Types of Speech Recognition

There are two types of speech recognition. One is called speaker–dependent and the other is speaker–independent. Speaker–dependent software is commonly used for dictation software, while speaker–independent software is more commonly found in telephone applications.

Speaker–dependent software works by learning the unique characteristics of a single person's voice, in a way similar to voice recognition. New users must first "train" the software by speaking to it, so the computer can analyze how the person talks. This often means users have to read a few pages of text to the computer before they can use the speech recognition software.

Speaker–independent software is designed to recognize anyone's voice, so no training is involved. This means it is the only real option for applications such as interactive voice response systems — where businesses can't ask callers to read pages of text before using the system. The downside is that speaker–independent software is generally less accurate than speaker–dependent software.

Speech recognition engines that are speaker independent generally deal with this fact by limiting the grammars they use. By using a smaller list of recognized words, the speech engine is more likely to correctly recognize what a speaker said.

This makes speaker–independent software ideal for most IVR systems, and any application where a large number of people will be using the same system. Speaker dependent software is used more widely in dictation software, where only one person will use the system and there is a need for a large grammar.

The LumenVox Speech Engine, which powers all of our speech software, is speaker–independent. It is not dictation software, it is not the same as voice recognition, and it is not capable of recognizing an unlimited number of words at once. It is designed for recognizing specific information, primarily by callers into a telephone IVR. It works well as a call router, auto–attendant, or any other application where designers have an idea what sort of words a speaker is likely to say.

To build it, we take hundreds of hours of transcribed audio and use it to build a language model. This is a database that tells our Speech Engine what sounds look like mathematically — math is the only language computers really recognize.

Because the audio we use to build the models contains hundreds of speakers, the Engine has a wide variety of voices it can recognize. This is what makes it speaker–independent.

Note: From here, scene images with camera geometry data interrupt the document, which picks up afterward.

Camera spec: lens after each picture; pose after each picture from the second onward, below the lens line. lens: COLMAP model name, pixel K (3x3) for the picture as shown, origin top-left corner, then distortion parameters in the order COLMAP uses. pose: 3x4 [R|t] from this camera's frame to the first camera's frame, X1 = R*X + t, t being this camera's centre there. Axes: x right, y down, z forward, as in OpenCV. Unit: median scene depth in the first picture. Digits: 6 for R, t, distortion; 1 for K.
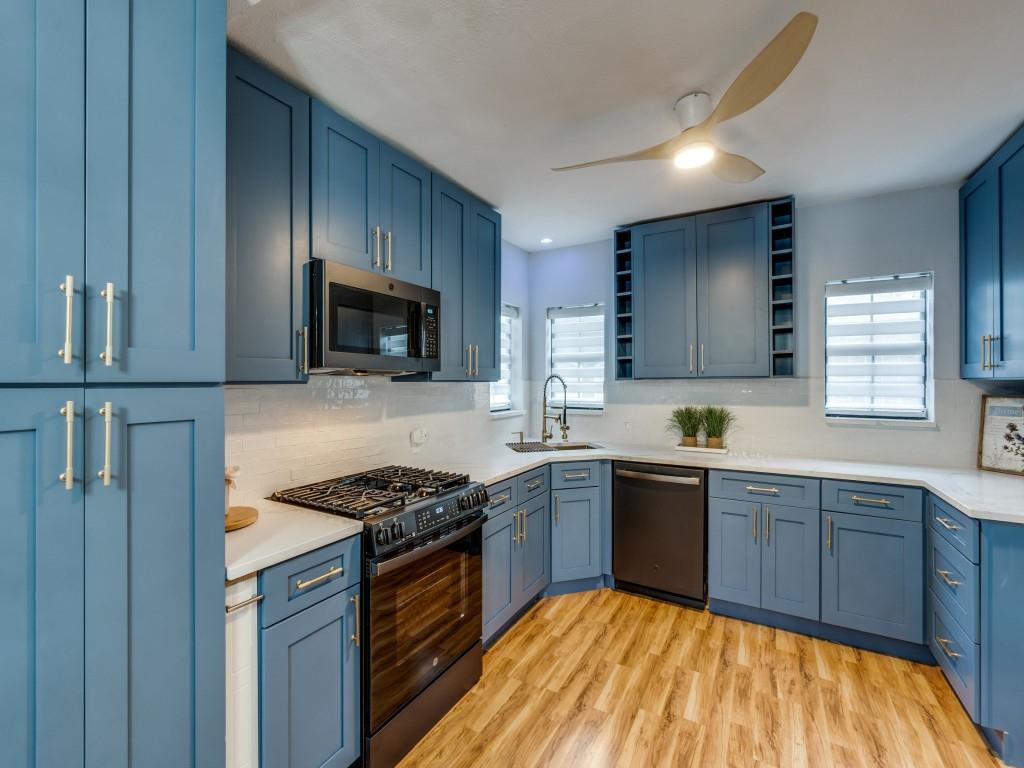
lens RADIAL K [[445.6, 0, 507.7], [0, 445.6, 380.7], [0, 0, 1]] dist [-0.001898, 0.000456]
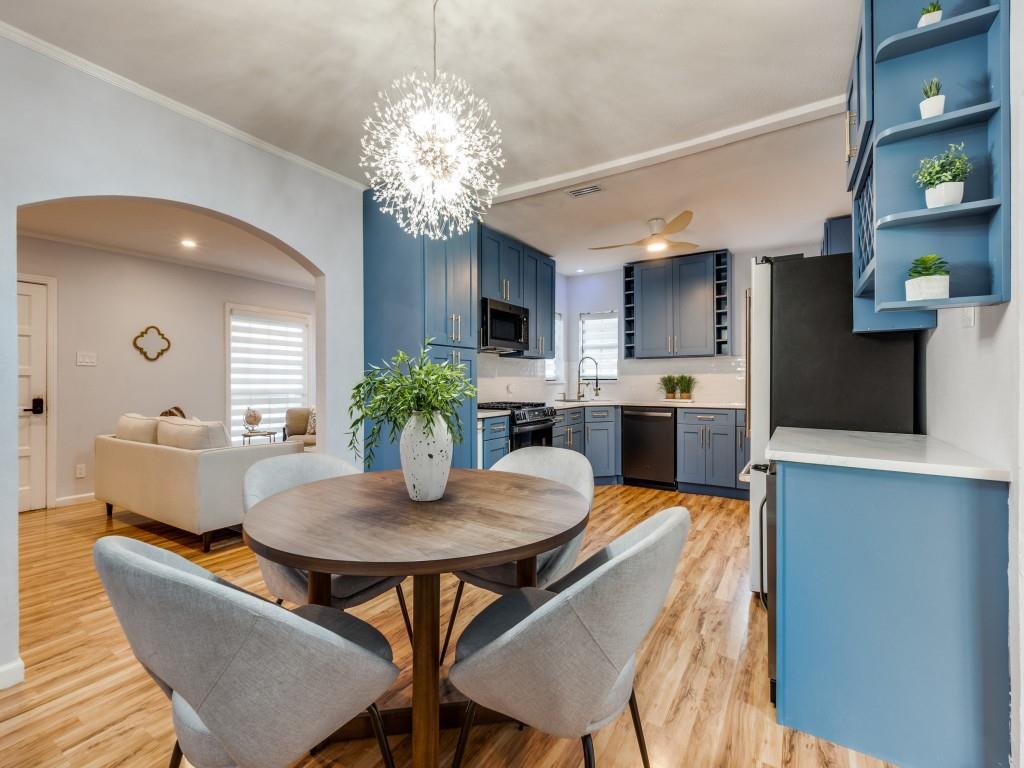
lens RADIAL K [[466.7, 0, 505.9], [0, 466.7, 378.0], [0, 0, 1]] dist [0.019964, 0.000341]
pose [[0.999216, -0.000907, -0.039590, -0.137475], [0.000752, 0.999992, -0.003932, 0.084682], [0.039593, 0.003900, 0.999208, -0.815869]]
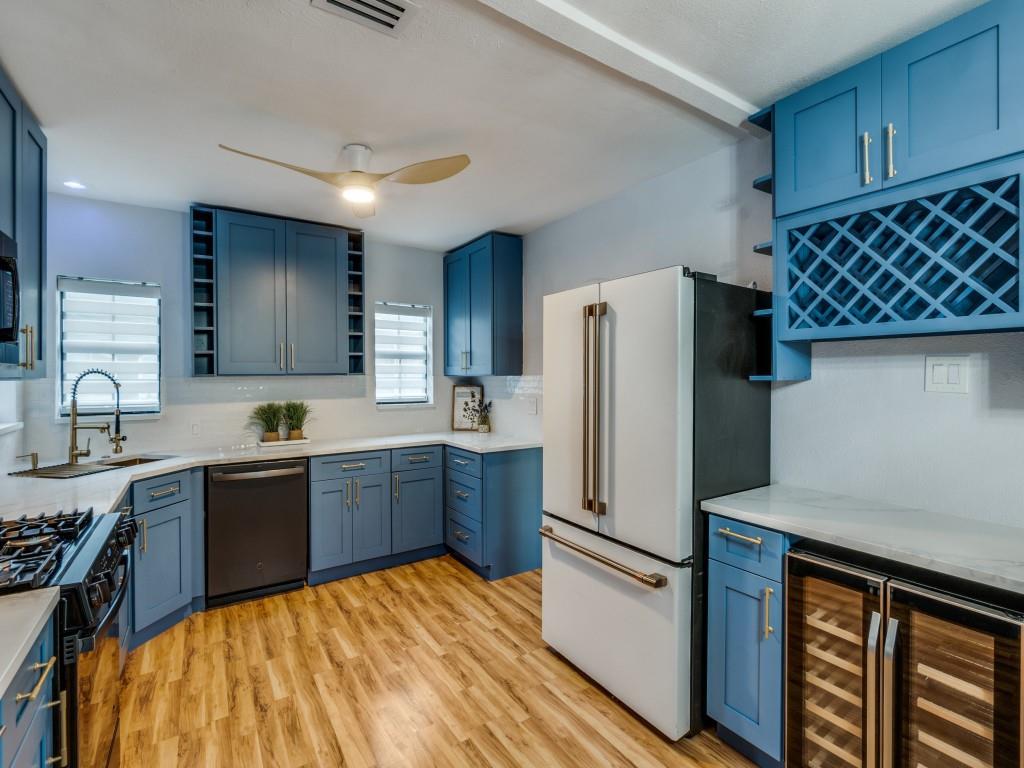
lens RADIAL K [[473.5, 0, 510.0], [0, 473.5, 378.8], [0, 0, 1]] dist [-0.004688, -0.000694]
pose [[0.437826, -0.005944, 0.899040, -0.370632], [0.002359, 0.999982, 0.005462, -0.001680], [-0.899057, -0.000270, 0.437832, 0.034863]]
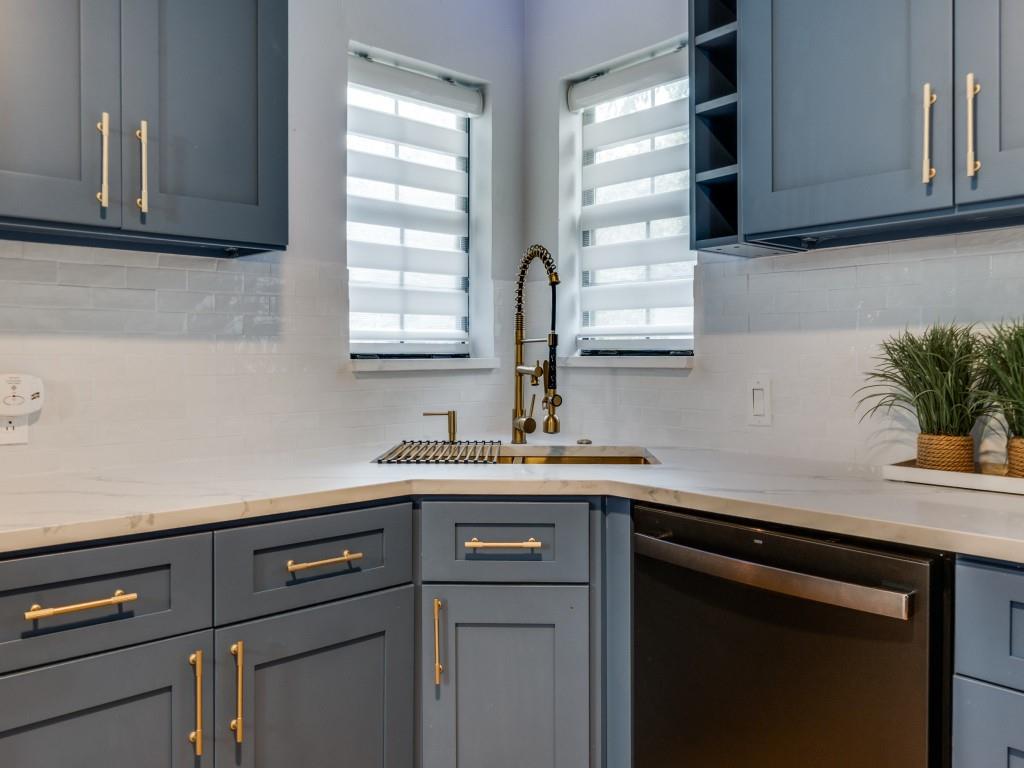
lens RADIAL K [[805.9, 0, 511.0], [0, 805.9, 351.5], [0, 0, 1]] dist [0.003811, 0.004436]
pose [[0.951721, -0.000256, -0.306964, 0.341649], [0.000207, 1.000000, -0.000193, 0.082682], [0.306964, 0.000120, 0.951721, 0.489524]]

When the Engine receives input from a speech application, it converts the speaker's audio into a mathematical representation and compares it to its internal models. This gives the Engine an idea of which sounds make up the audio, and it compares those sounds to the words specified in the speech application's grammar.

This is not an exact process. Because there are many subtle variations on how words are pronounced, the Speech Engine is never able to be positive what the speaker said. For instance, even humans can never be sure what somebody said to them if the audio is not clear. Consider how difficult it is to distinguish between the letters "t" and "b" when a person is spelling a word.

Our speech recognition software handles this uncertainty by using a method based on probabilities. In the same way a public opinion poll has a margin of error for a specific confidence threshold, the Speech Engine returns a confidence score for any audio it attempts to recognize. This score represents how likely it is that the Engine's recognition result matches what the speaker said.